I tried to explain this entity. I proceeded to describe its much-anticipated “Classifieds” section for job seekers. I noted its huge sports section, inserts like Parade magazine, and the indispensable TV Guide. It was often wrapped by a wonderful comics section, printed in color and thus strikingly distinct from the remainder of the black-and-white newspaper. Often the lead comic was Charles Schulz’s Peanuts or Bil Keane’s Family Circus, which was a humorous look at the quirks and mirth of everyday family life. By the 1980s, both comics were bumped below the top of the fold by Bill Watterson’s Calvin and Hobbes, which was sheer genius. Incredible work.
My old man, like many dads, would pick up the paper early Sunday morning or on the way home from Mass. Oftentimes, he grabbed it on Saturday evening. The papers would be in stacks piled up in front of cash registers. Everyone at the store was grabbing a Sunday paper, usually for about $1.25.
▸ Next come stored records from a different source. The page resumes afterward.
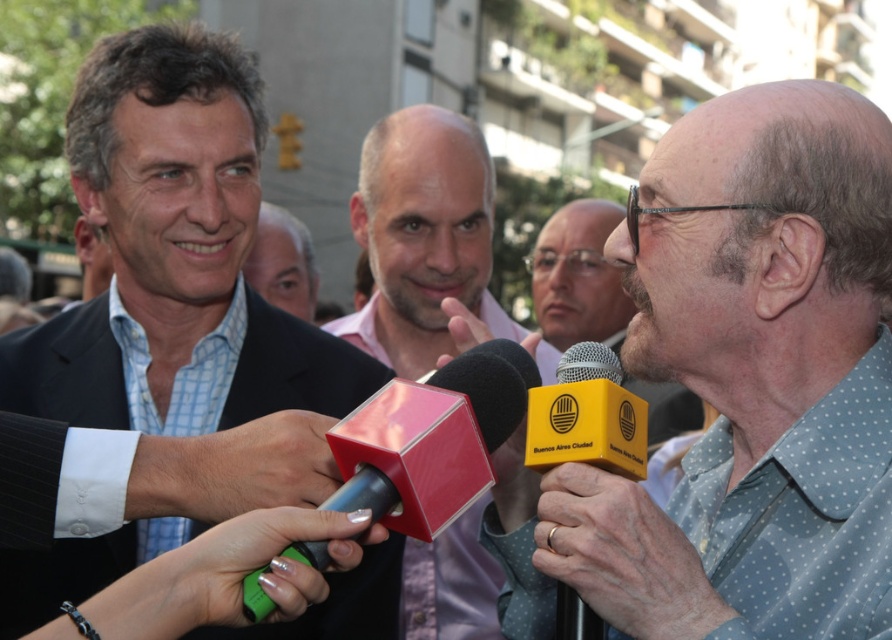
Can you confirm if green plastic microphone at lower left is positioned to the left of yellow matte microphone at center?

Correct, you'll find green plastic microphone at lower left to the left of yellow matte microphone at center.

You are a GUI agent. You are given a task and a screenshot of the screen. Output one action in this format:
    pyautogui.click(x=<x>, y=<y>)
    Task: Click on the green plastic microphone at lower left
    
    Given the screenshot: What is the action you would take?
    pyautogui.click(x=267, y=570)

The width and height of the screenshot is (892, 640). Identify the location of green plastic microphone at lower left. (267, 570).

Can you confirm if gold metallic ring at upper center is positioned to the right of yellow matte microphone at center?

No, gold metallic ring at upper center is not to the right of yellow matte microphone at center.

How much distance is there between gold metallic ring at upper center and yellow matte microphone at center?

gold metallic ring at upper center and yellow matte microphone at center are 6.77 meters apart.

This screenshot has width=892, height=640. I want to click on gold metallic ring at upper center, so click(624, 556).

Which is more to the right, yellow cardboard microphone at center or matte pink shirt at center?

Positioned to the right is yellow cardboard microphone at center.

Who is more forward, (704,464) or (288,284)?

Point (704,464) is in front.

Locate an element on the screen. The width and height of the screenshot is (892, 640). yellow cardboard microphone at center is located at coordinates (752, 380).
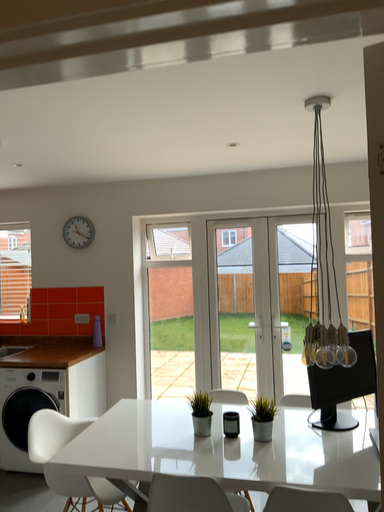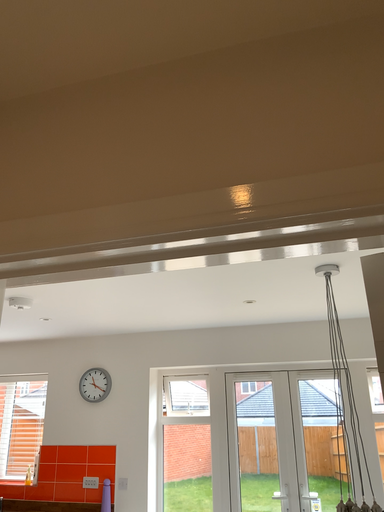
Question: Which way did the camera rotate in the video?

Choices:
 (A) rotated upward
 (B) rotated downward

Answer: (A)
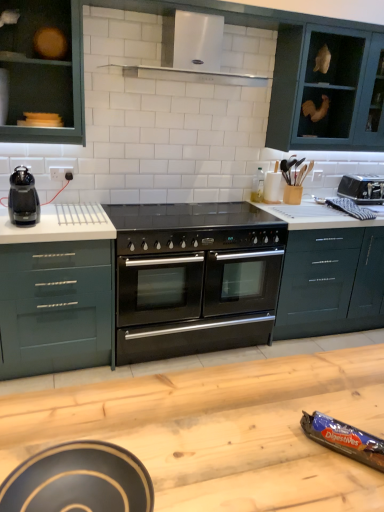
I want to click on unoccupied region to the right of matte black bowl at lower left, arranged as the 1th appliance when viewed from the front, so click(x=214, y=473).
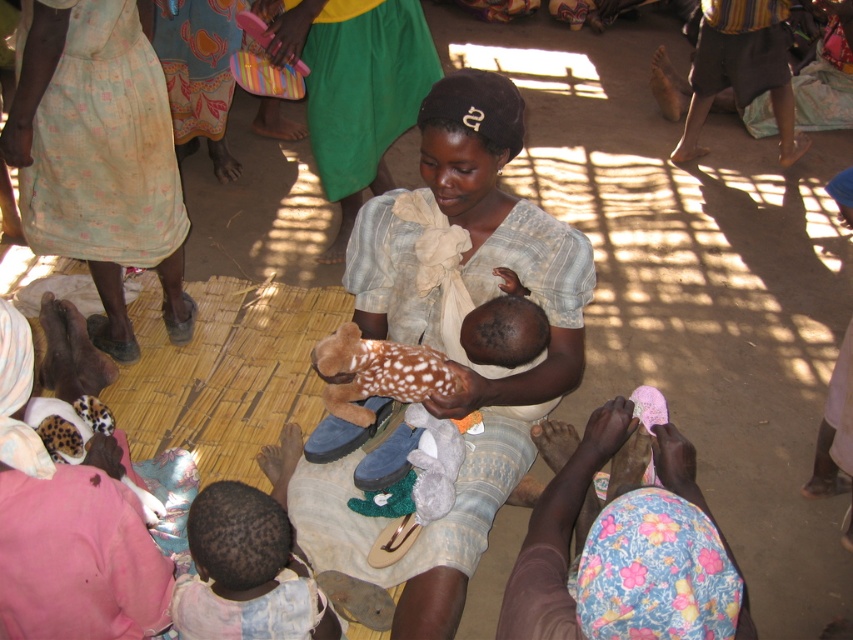
Based on the photo, is dark skin baby at lower left closer to the viewer compared to brown plush toy at center?

Yes, it is in front of brown plush toy at center.

Who is more forward, (202, 588) or (415, 401)?

Point (202, 588) is more forward.

I want to click on dark skin baby at lower left, so point(250,561).

The height and width of the screenshot is (640, 853). Identify the location of dark skin baby at lower left. (250, 561).

What do you see at coordinates (456, 337) in the screenshot?
I see `matte fabric baby at center` at bounding box center [456, 337].

Does point (480, 372) come closer to viewer compared to point (318, 353)?

No, (480, 372) is further to viewer.

Is point (477, 212) positioned behind point (329, 356)?

That is True.

Find the location of a particular element. matte fabric baby at center is located at coordinates (456, 337).

Which is more to the left, light beige cotton dress at upper left or brown plush toy at center?

From the viewer's perspective, light beige cotton dress at upper left appears more on the left side.

Does light beige cotton dress at upper left appear under brown plush toy at center?

Incorrect, light beige cotton dress at upper left is not positioned below brown plush toy at center.

Is point (152, 132) positioned before point (355, 340)?

That is False.

Locate an element on the screen. The width and height of the screenshot is (853, 640). light beige cotton dress at upper left is located at coordinates (97, 156).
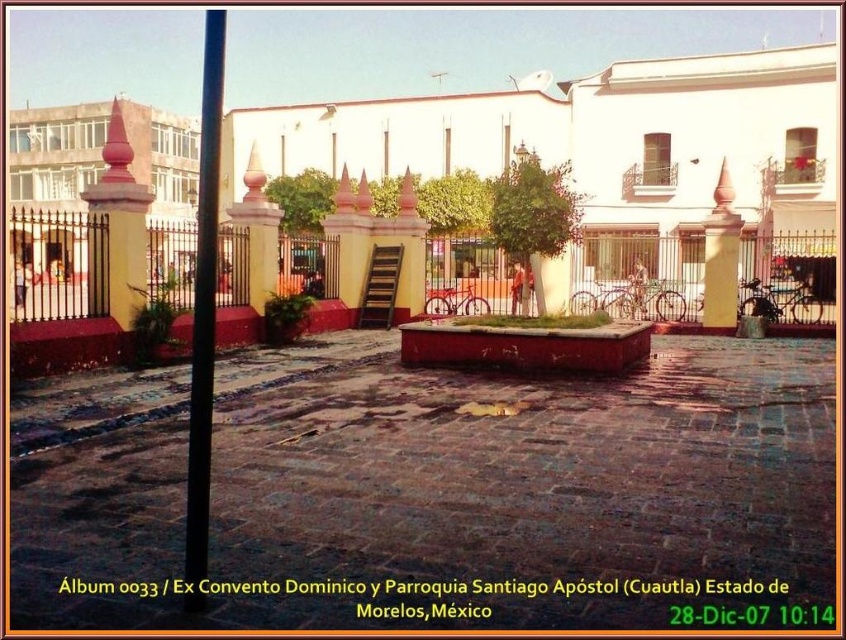
You are a maintenance worker needing to attach a sign to either the black smooth pole at left or the yellow matte pillar at center. Which object should you choose if you want to place a wider sign?

The black smooth pole at left is wider than the yellow matte pillar at center, so you should choose the black smooth pole at left to place a wider sign.

You are standing in the courtyard of the Ex Convento Dominico y Parroquia Santiago Apostol in Cuautla, Morelos, Mexico. You see a black smooth pole at left and a red painted stone pillar at left. Which object is positioned higher relative to the other?

The black smooth pole at left is above the red painted stone pillar at left.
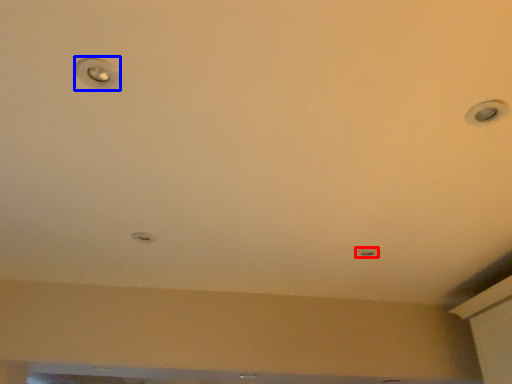
Question: Which point is further to the camera, light (highlighted by a red box) or droplight (highlighted by a blue box)?

Choices:
 (A) light
 (B) droplight

Answer: (A)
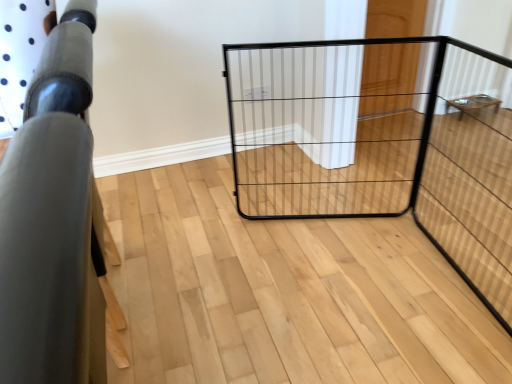
I want to click on free space underneath black wire cage at center (from a real-world perspective), so (x=353, y=222).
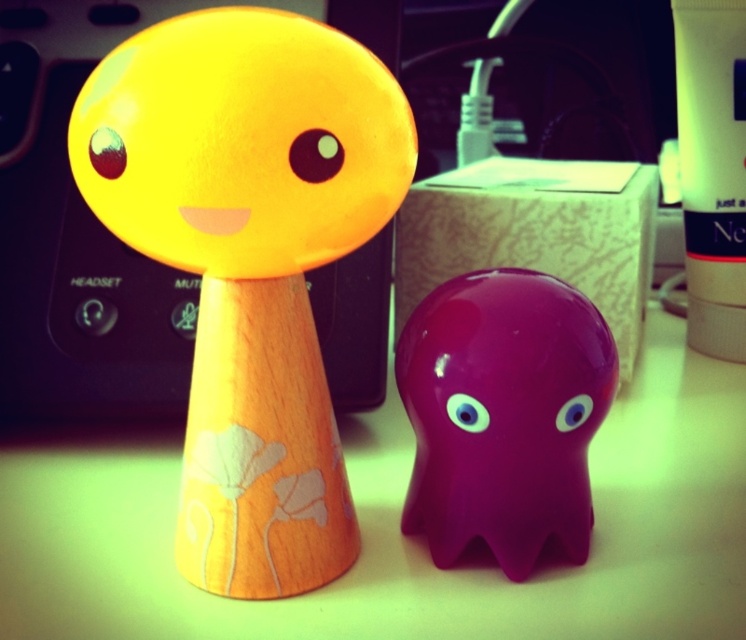
Who is shorter, matte black eye at upper center or blue glossy eye at center?

Standing shorter between the two is blue glossy eye at center.

Between matte black eye at upper center and blue glossy eye at center, which one is positioned higher?

matte black eye at upper center is higher up.

Is point (341, 152) positioned before point (583, 396)?

Yes, point (341, 152) is in front of point (583, 396).

Locate an element on the screen. The height and width of the screenshot is (640, 746). matte black eye at upper center is located at coordinates (316, 156).

Measure the distance between point (x=344, y=170) and camera.

They are 22.17 inches apart.

Between point (75, 136) and point (571, 400), which one is positioned in front?

Positioned in front is point (75, 136).

Does point (307, 572) come in front of point (586, 394)?

No, it is behind (586, 394).

Image resolution: width=746 pixels, height=640 pixels. Identify the location of wooden yellow figurine at center. (248, 264).

Can you confirm if wooden yellow figurine at center is wider than matte black eye at upper center?

Yes.

Is wooden yellow figurine at center closer to camera compared to matte black eye at upper center?

Yes, wooden yellow figurine at center is in front of matte black eye at upper center.

Between point (128, 148) and point (322, 157), which one is positioned behind?

Positioned behind is point (322, 157).

Where is `wooden yellow figurine at center`? This screenshot has width=746, height=640. wooden yellow figurine at center is located at coordinates (248, 264).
Of course, all the major newspapers had Sunday editions. It was their biggest day. The page-one headline was a big deal. Older folks reading this right now will recall saving special editions of the Sunday paper as keepsakes when it captured a major event. I have copies handed down to me on everything from Pearl Harbor to the assassination of John F. Kennedy to the Steelers winning their first Super Bowl. As I kid, I would grab a pair of scissors and cut photos from the sports section. Every member of the family had favorite sections. I would read the newspaper while laying on the living room floor. My dad would read it in his easy chair. My mom would read it at the kitchen table with coffee.
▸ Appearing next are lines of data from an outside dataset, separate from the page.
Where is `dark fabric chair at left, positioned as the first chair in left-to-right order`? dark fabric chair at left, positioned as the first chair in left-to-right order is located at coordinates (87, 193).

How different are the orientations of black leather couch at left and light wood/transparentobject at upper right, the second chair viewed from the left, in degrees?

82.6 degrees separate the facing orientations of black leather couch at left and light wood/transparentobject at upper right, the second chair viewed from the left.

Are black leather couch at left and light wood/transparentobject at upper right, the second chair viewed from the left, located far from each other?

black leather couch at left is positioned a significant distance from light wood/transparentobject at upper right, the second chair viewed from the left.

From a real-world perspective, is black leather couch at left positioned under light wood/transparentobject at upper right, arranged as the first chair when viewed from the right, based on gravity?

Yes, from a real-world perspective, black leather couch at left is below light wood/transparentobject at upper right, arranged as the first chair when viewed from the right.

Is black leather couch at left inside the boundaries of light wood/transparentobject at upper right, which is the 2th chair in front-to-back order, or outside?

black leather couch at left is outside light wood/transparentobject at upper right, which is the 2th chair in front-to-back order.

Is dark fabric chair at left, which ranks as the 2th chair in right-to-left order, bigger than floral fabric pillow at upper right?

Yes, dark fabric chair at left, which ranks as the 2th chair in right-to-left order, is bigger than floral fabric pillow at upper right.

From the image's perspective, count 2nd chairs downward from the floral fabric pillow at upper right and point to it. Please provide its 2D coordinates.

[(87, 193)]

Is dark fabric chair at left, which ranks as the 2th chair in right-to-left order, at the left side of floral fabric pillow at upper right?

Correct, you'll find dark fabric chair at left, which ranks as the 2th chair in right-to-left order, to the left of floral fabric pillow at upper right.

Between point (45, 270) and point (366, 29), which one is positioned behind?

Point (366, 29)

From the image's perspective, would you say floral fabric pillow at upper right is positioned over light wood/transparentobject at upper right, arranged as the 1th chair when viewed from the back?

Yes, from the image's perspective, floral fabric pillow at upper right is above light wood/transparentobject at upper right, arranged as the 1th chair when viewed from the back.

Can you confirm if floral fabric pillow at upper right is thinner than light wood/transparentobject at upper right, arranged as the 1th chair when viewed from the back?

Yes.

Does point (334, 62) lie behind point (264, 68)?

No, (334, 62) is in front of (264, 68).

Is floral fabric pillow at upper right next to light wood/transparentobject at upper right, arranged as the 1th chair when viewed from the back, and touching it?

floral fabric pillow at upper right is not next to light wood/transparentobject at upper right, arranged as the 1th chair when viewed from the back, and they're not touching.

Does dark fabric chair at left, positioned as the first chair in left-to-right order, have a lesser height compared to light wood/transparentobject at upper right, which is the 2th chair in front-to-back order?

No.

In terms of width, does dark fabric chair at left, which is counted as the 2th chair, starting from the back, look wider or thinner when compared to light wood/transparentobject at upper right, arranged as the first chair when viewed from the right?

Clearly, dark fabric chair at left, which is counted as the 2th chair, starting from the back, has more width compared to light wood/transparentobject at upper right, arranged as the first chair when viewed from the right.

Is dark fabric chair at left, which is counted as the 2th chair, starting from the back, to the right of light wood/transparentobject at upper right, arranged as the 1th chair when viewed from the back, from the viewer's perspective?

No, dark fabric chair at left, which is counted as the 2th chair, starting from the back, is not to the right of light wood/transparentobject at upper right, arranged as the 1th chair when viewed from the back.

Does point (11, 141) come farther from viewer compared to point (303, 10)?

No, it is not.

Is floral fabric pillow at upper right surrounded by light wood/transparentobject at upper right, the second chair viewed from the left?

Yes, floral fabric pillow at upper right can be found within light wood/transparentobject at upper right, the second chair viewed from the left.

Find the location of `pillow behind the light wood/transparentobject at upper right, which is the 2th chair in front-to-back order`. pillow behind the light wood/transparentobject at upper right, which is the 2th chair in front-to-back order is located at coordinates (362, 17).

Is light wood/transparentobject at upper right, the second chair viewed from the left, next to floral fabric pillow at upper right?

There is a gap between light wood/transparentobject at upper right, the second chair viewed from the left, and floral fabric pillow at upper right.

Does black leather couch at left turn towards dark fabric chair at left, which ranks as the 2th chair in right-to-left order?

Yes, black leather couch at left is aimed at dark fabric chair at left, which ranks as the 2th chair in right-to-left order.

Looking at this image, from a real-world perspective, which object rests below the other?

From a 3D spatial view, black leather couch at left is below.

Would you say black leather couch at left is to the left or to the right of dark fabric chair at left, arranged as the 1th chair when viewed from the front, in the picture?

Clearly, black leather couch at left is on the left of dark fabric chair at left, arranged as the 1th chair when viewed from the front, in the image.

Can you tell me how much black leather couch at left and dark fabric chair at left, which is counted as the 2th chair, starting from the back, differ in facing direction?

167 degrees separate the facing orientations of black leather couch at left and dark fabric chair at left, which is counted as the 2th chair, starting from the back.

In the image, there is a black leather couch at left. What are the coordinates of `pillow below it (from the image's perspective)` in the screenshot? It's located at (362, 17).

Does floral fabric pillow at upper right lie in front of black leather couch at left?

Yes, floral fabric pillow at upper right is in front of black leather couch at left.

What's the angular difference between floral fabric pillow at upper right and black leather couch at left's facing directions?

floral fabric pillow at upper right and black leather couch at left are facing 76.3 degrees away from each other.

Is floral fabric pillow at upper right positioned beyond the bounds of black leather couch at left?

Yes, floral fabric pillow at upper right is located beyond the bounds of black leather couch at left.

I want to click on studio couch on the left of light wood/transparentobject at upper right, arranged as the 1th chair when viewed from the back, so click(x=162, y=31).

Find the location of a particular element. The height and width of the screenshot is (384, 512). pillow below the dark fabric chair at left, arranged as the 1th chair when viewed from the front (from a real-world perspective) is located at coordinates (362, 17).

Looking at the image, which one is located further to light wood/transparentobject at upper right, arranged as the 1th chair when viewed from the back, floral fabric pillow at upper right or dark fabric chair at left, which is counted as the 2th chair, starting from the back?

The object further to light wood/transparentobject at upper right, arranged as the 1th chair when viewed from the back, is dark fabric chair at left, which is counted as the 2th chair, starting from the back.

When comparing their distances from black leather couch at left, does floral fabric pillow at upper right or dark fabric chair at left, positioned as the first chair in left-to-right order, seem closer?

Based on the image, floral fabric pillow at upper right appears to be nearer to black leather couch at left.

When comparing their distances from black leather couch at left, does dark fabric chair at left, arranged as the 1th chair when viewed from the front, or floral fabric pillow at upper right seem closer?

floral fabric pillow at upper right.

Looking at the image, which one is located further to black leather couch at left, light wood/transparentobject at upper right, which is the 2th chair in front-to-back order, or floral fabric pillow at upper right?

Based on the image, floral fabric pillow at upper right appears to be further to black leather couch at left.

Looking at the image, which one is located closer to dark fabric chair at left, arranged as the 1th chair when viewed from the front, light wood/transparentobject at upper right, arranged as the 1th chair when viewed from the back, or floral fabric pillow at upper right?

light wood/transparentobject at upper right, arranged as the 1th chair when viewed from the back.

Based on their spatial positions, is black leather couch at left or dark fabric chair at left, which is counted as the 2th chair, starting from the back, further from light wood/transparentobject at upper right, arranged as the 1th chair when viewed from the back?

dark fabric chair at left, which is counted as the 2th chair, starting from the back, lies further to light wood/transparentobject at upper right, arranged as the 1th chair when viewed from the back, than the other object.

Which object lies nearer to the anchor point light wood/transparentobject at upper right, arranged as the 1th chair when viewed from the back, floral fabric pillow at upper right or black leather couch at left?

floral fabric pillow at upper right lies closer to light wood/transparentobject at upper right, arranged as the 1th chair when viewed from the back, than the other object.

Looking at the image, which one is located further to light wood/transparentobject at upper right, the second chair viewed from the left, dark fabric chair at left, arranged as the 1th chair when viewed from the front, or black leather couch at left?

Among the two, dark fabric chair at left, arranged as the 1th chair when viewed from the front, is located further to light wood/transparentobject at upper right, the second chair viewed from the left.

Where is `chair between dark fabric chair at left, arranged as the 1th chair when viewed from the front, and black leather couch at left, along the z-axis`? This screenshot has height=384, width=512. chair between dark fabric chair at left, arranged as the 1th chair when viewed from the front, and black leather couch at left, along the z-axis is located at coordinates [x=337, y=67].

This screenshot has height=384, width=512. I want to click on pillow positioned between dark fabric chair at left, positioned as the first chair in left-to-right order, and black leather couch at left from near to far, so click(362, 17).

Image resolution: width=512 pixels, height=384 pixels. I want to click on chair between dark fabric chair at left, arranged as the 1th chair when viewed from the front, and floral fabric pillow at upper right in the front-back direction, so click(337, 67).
Anyway, I shared some of those reflections in my Tribune-Review column, which prompted responses from readers lamenting the decline if not disappearance altogether of the Sunday paper. But actually, the loss for the newspaper industry is worse than that. Many dailies are no longer even daily, at least not in hard copy. They are struggling to put out a product even a few days per week. The problem is that people now read everything on their phones or computers, and they want and expect free content. They don’t pay for subscriptions. This is especially true of younger readers.
Indeed, this is our struggle at The American Spectator. We’re far removed from our heyday badgering the Clintons in the 1990s, when our print circulation was a staggering 350,000. Those were paid print subscribers. Today, our paid subscribers are a shadow of that. The vast majority of our operating revenue comes as donations to us as a 501(c)(3) nonprofit organization. We exist not on subscriptions but donations.
As for newspapers, however, they’re rarely nonprofits. They have always existed via subscriptions or thanks to the deep pockets of a powerful rich guy. We think of the William Randolph Hearst–Citizen Kane type of figure, but small towns often had smaller-scale versions of such men — such “tycoons.” When a subscriber-based company like the Pittsburgh Post-Gazette no longer gets the subscribers it needs — and blocks non-subscribers with a paywall — it’s only a matter of time until the grim reaper comes to the door.
In all, it’s a sad state of things. I miss the print dailies, terribly. I miss grabbing them at the local news stand, inserting a quarter to get one from a newspaper box on the street corner, and especially picking up a copy from the front porch. (My first job was a newspaper-delivery boy. Remember those?)
But alas, I’m increasingly in the minority with this view. And that’s why these newspapers are disappearing.